Chelsea soltou um gemido sufocado e cobriu o rosto com as mãos. As lágrimas lhe escorregaram entre os dedos, quentes em contraste com o frio que lhe golpeava o rosto. Se ajoelhou para não cair e se encolheu sobre a neve, tremendo sem controle.

— Não… não pode ser… — murmurou entre soluços.

Rebecca a olhou por um segundo, com o coração num nó, mas a voz saiu firme, quase desafiadora.

— Preciso saber se é ele — disse, e Carter a olhou com certa pena, mas não discutiu. Apenas assentiu e puxou com força a maçaneta congelada.

A porta rangeu, resistiu e então cedeu com um gemido enferrujado. Uma lufada de ar gelado, agre e denso, saiu do interior; e Rebecca deu um passo à frente. O interior do veículo era uma tumba de gelo: três corpos rígidos, cobertos de geada, ainda com os cintos presos. Um tinha a cabeça inclinada sobre o volante. Outro, os olhos abertos, vítreos, olhando para o nada.

Rebecca cobriu a boca, recuou cambaleante e, antes de conseguir se conter, vomitou sobre a neve.

Chelsea chorava em silêncio, e Camilo baixou a cabeça, apertando os punhos, mas quando Rebecca conseguiu voltar a respirar com dificuldade, se limpou o rosto com a manga e murmurou:

— Não é o Henry… nenhum deles é o Henry.

A noite foi uma agonia. Ninguém descansou de verdade, e Rebecca olhava para o teto enquanto escutava o vento rugir lá fora. Cada rajada soava como um lamento distante, como se a montanha murmurasse nomes. Chelsea chorou um tempo e então adormeceu do cansaço.

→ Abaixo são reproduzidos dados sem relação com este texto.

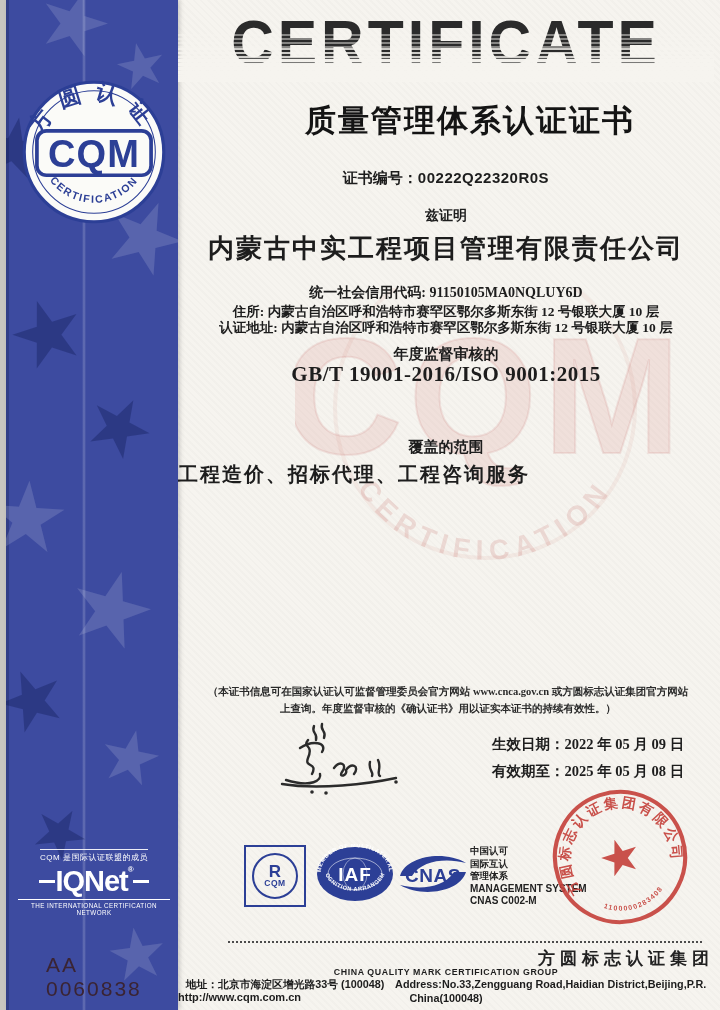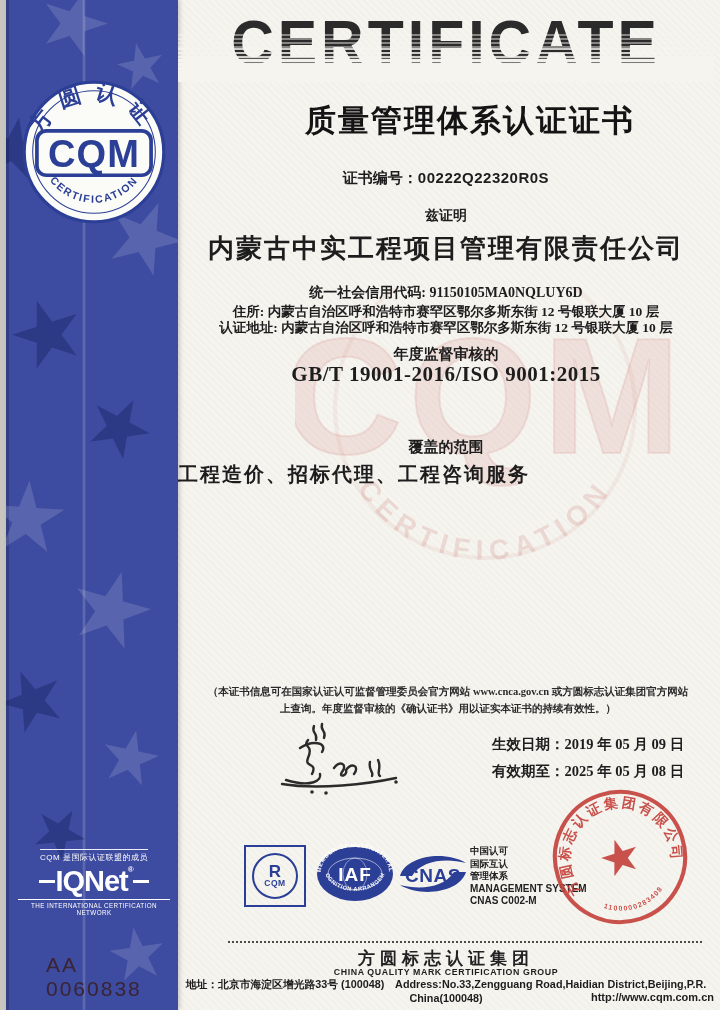"2019 年 05 月 09" span { text: 2019 -> 2022 }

Ao amanhecer, saíram de novo. A luz estava pálida, quase azul. A paisagem parecia idêntica à do dia anterior, como se nada tivesse mudado. No entanto, por dentro algo havia mudado: já não buscavam só sobreviventes, mas respostas.

Encontraram outros corpos naquele dia. Carter avisava pelo rádio toda vez, marcando as coordenadas com precisão; e cada achado era mais uma pontada no peito de Rebecca, mas ela continuava em frente, sem desistir.

Ao meio-dia, Carter parou de repente. Olhou o GPS, franziu o cenho e girou sobre os próprios passos várias vezes.

— Isso não faz sentido… — murmurou. — Já deveríamos ter chegado à próxima cabana.

Camilo o olhou, confuso.

— Tem certeza? Seguimos o rumo exato e eu não vi nada…

— Deveríamos tê-la deixado para trás uns vinte metros atrás — repetiu Carter, olhando ao redor.

Rebecca se aproximou sem entender por que estavam parando.

— Aconteceu alguma coisa? — perguntou preocupada.

— O Carter perdeu uma cabana — murmurou Camilo, que também não entendia a importância.

— Precisamos de uma cabana? Acabamos de sair — disse Seija, que também não entendia nada.

— Não, não precisamos — replicou Carter ainda esquadrinhando o terreno com os olhos. — Mas precisamos saber por que ela não está aqui.